Myelodysplasia As A Complicating Factor In Lower-Extremity Prosthesis Fitting

Yoshio Setoguchi, M.D. Cameron B. Hall, M.D. Carl Sumida, C.P.& O

With current techniques, fitting a prosthesis for a conventional lower-extremity amputation, either acquired or congenital, usually presents no special problem for the prosthetics staff. There are, however, instances of apparently normal below-knee stumps where associated anomalies may pose unexpected hazards; for example, a cardiac problem, motor dysfunction, cerebral palsy, or skeletal defects such as kyphosis, scoliosis, or ankylosis. Another anomaly, uncommon but not rare, is spina bifida-the developmental failure of some portion of the spinal column, in which there may also be an involvement of the spinal cord itself, resulting in impairment of motor and/or sensory function. This impairment, termed myelomeningocele, often results in a dysplasia in which one or more areas of partial anesthesia are present.
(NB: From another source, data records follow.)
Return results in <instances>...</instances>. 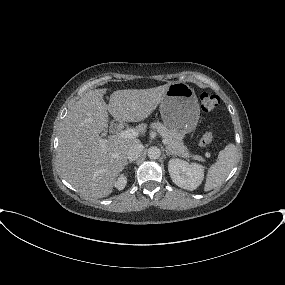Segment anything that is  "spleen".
<instances>
[{
  "label": "spleen",
  "mask_w": 285,
  "mask_h": 285,
  "mask_svg": "<svg viewBox=\"0 0 285 285\" xmlns=\"http://www.w3.org/2000/svg\"><path fill=\"white\" fill-rule=\"evenodd\" d=\"M237 160V151L233 143H229L218 154L217 161L208 170L205 191L218 187L229 175Z\"/></svg>",
  "instance_id": "1"
}]
</instances>
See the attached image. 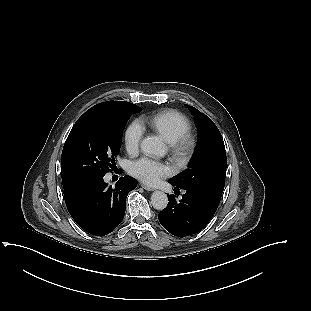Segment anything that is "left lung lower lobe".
Listing matches in <instances>:
<instances>
[{
    "label": "left lung lower lobe",
    "mask_w": 311,
    "mask_h": 311,
    "mask_svg": "<svg viewBox=\"0 0 311 311\" xmlns=\"http://www.w3.org/2000/svg\"><path fill=\"white\" fill-rule=\"evenodd\" d=\"M179 188L175 186V190L178 191ZM185 190L186 193L182 195V200L179 202L174 196L169 195L168 206L158 216L161 225L178 237H185L202 230L219 205V201L197 190Z\"/></svg>",
    "instance_id": "0a47b994"
}]
</instances>
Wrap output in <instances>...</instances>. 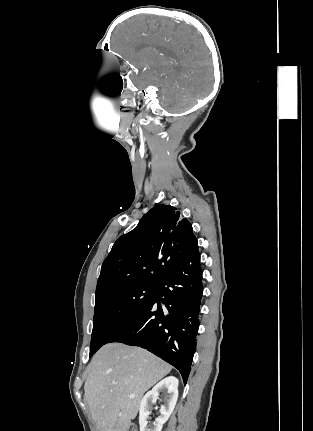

The case described below is an example of the way in which an associated anomaly can create baffling complications in an apparently simple and straightforward case of prosthetic replacement. This patient came to the Child Amputee Prosthetics Project approximately one year ago, when she was 16 years of age. Multiple congenital deficiencies had been noted at birth: spina bifida with myelomeningocele, and clubfeet. By the age of eight years she had undergone 14 surgical procedures-primarily tendon transplants to correct the foot anomalies. Because of the sensory loss resulting from myelomeningocele, recurrent slow-healing ulcers occurred on the left lower extremity, and a left below-knee amputation was performed at the age of 13 years.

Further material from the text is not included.